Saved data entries
-*-

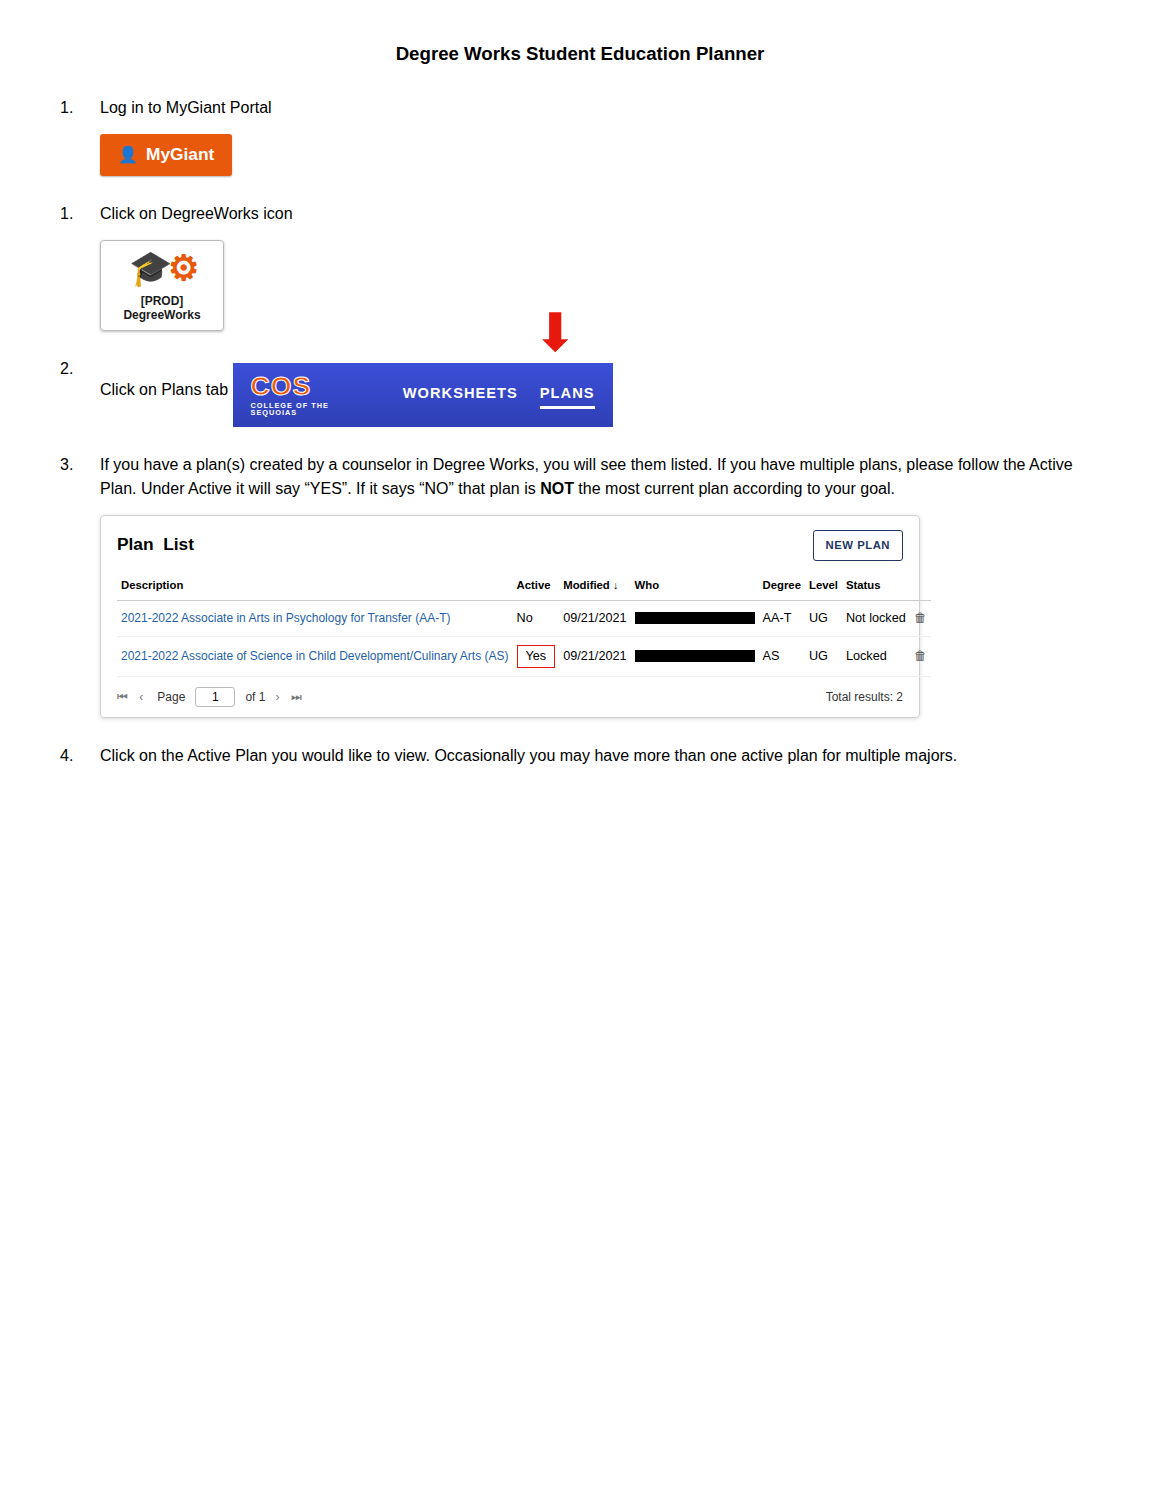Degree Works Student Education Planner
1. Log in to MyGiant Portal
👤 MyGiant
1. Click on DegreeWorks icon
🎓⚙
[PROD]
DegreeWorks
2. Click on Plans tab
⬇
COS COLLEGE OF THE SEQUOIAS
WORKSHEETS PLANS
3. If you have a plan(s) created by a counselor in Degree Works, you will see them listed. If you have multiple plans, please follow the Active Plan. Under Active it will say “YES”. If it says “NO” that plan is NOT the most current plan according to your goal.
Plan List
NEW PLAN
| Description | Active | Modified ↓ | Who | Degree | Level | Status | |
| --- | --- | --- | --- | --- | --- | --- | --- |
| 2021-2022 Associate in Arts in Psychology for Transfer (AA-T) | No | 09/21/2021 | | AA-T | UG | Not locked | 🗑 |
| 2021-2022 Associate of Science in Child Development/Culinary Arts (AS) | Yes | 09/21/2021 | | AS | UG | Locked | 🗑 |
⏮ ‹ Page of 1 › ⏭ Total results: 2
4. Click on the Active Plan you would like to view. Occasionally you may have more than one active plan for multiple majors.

-*-

#### The problem
Could you transcribe all of the data exactly and omit the pictures?

#### Your response
Degree Works Student Education Planner
1. Log in to MyGiant Portal
👤 MyGiant
1. Click on DegreeWorks icon
🎓⚙
[PROD]
DegreeWorks
2. Click on Plans tab
⬇
COS COLLEGE OF THE SEQUOIAS
WORKSHEETS PLANS
3. If you have a plan(s) created by a counselor in Degree Works, you will see them listed. If you have multiple plans, please follow the Active Plan. Under Active it will say “YES”. If it says “NO” that plan is NOT the most current plan according to your goal.
Plan List
NEW PLAN
| Description | Active | Modified ↓ | Who | Degree | Level | Status | |
| --- | --- | --- | --- | --- | --- | --- | --- |
| 2021-2022 Associate in Arts in Psychology for Transfer (AA-T) | No | 09/21/2021 | | AA-T | UG | Not locked | 🗑 |
| 2021-2022 Associate of Science in Child Development/Culinary Arts (AS) | Yes | 09/21/2021 | | AS | UG | Locked | 🗑 |
⏮ ‹ Page of 1 › ⏭ Total results: 2
4. Click on the Active Plan you would like to view. Occasionally you may have more than one active plan for multiple majors.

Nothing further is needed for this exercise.